INFORMATION PROVIDED

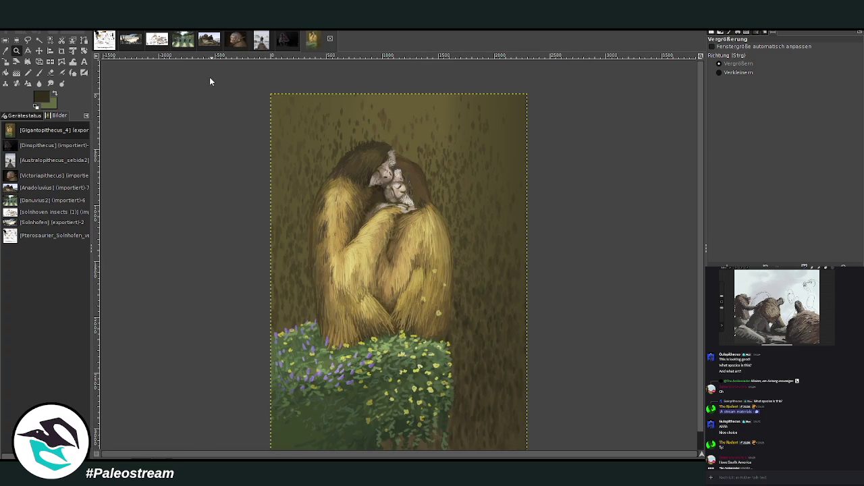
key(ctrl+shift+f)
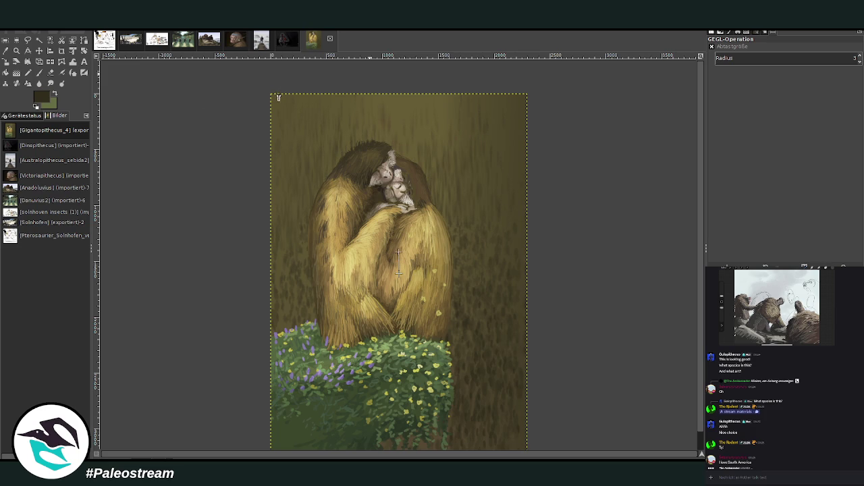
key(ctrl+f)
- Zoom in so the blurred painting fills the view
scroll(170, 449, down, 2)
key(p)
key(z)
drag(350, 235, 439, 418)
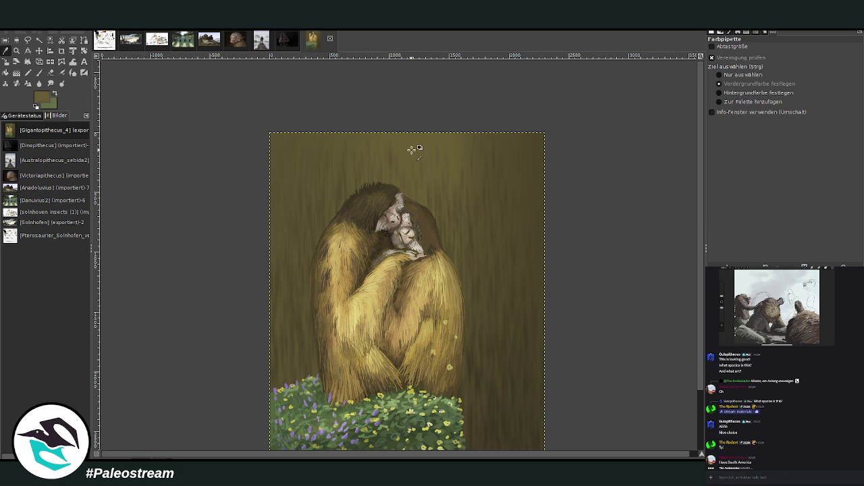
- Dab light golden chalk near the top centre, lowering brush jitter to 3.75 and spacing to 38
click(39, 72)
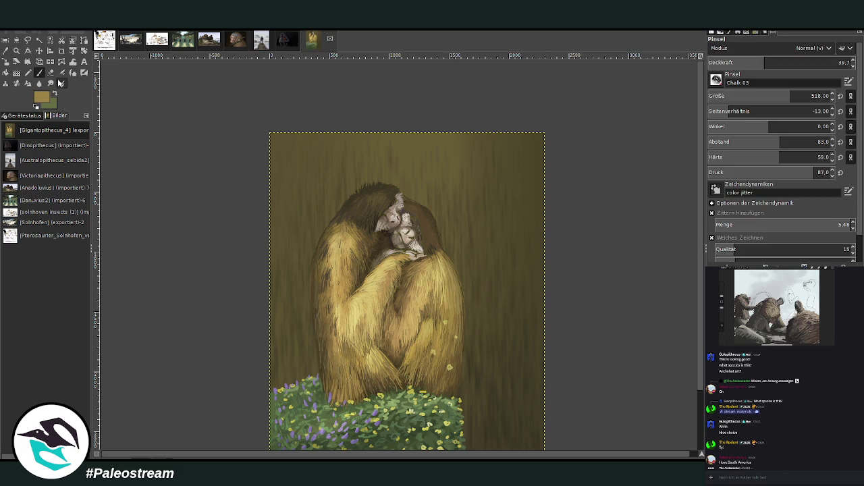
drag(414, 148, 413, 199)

WHAT YOU WILL DO
Sift through the material above and copy each line that holds "drag".

RESPONSE TO THE EXERCISE
drag(350, 235, 439, 418)
drag(414, 148, 413, 199)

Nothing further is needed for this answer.